Cet écart se creuse d’autant plus que la durée est longue : sur un très long remboursement, une mensualité très douce peut correspondre à un coût total nettement plus élevé. Ce n’est pas un piège en soi, c’est un arbitrage—encore faut-il le faire en connaissance de cause, le total sous les yeux.

Ce que le tableau ne montre pas

Un tableau reste une photographie : il fige des hypothèses. Dans la vraie vie, le taux d’une offre à 24 mois et celui d’une offre à 48 mois ne sont pas forcément identiques, et les frais peuvent différer. La comparaison n’a donc de valeur qu’avec les chiffres réels de vos propres offres, TAEG compris.

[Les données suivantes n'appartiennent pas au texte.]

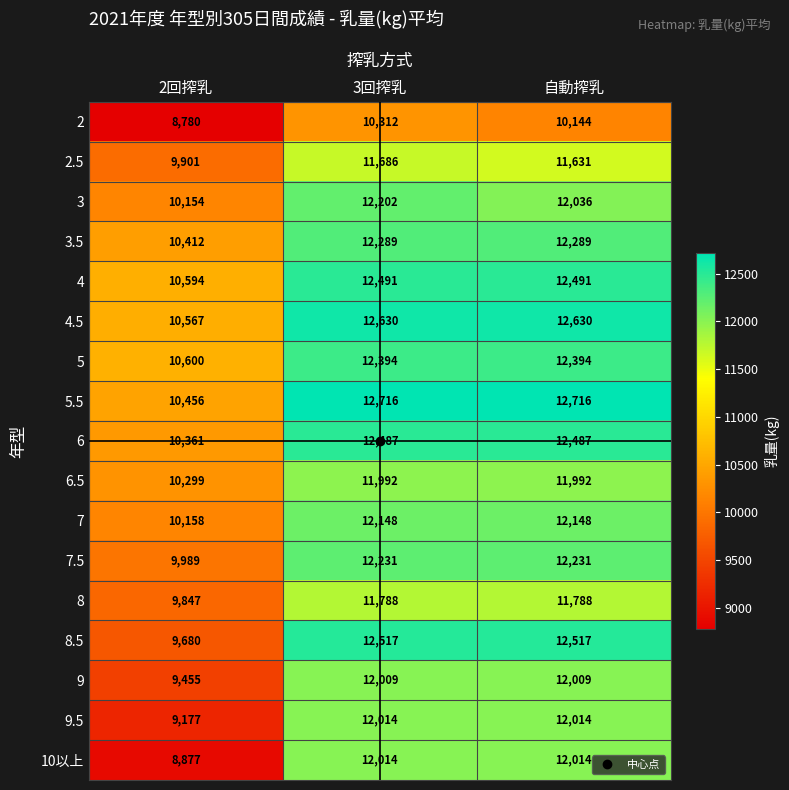

Count the number of data series in this chart.

17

Le tableau ne dit pas non plus si la mensualité du scénario le plus court tient réellement dans votre budget. Une durée courte fait baisser le total, mais elle n’a de sens que si la mensualité correspondante reste supportable chaque mois, sans vous mettre en difficulté au moindre imprévu.

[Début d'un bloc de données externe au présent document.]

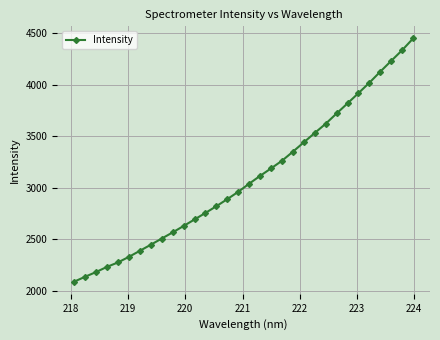

Reading left to right, what are all the values shown in this chart?

2091.7	2139.4	2184.8	2235.2	2277.9	2332.1	2390.3	2449.4	2509.2	2568.7	2631.0	2694.0	2757.4	2822.7	2891.1	2962.3	3040.7	3116.4	3188.8	3262.7	3350.5	3441.4	3532.0	3621.1	3720.6	3818.6	3917.8	4018.4	4125.6	4230.1	4333.4	4446.8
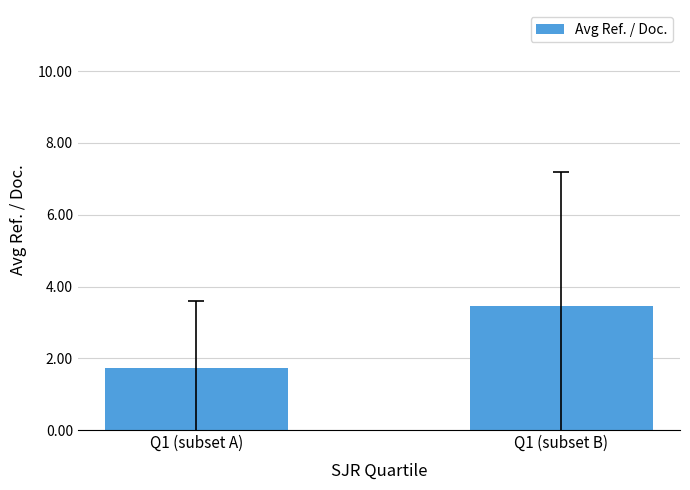

What is the label of the 1st bar from the left?

Q1 (subset A)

Construire votre propre comparaison

Avant de conclure, montez votre propre tableau avec les offres réelles que vous avez en main. Remplissez, pour chacune, ces quatre colonnes :

  • Le montant emprunté.
  • La durée en nombre de mois.
  • La mensualité prélevée chaque mois.
  • Le total à rembourser, somme de toutes les échéances.

Trois lignes sur un papier suffisent pour voir quel chemin pèse le plus au mois et lequel pèse le plus à la fin. Si vous voulez aller plus loin, faites aussi varier le montant, et pas seulement la durée : demander un peu moins change parfois la mensualité et le total d’une façon qui résout le besoin sans allonger le contrat.

Rien de tout cela ne garantit l’accord du prêt, ni une durée ou un montant précis : la décision revient toujours à l’établissement, selon votre profil, et le TAEG réel figure sur l’offre. Mais qui compare deux scénarios avant de signer choisit la durée en connaissance de cause, au lieu de la découvrir sur l’échéancier.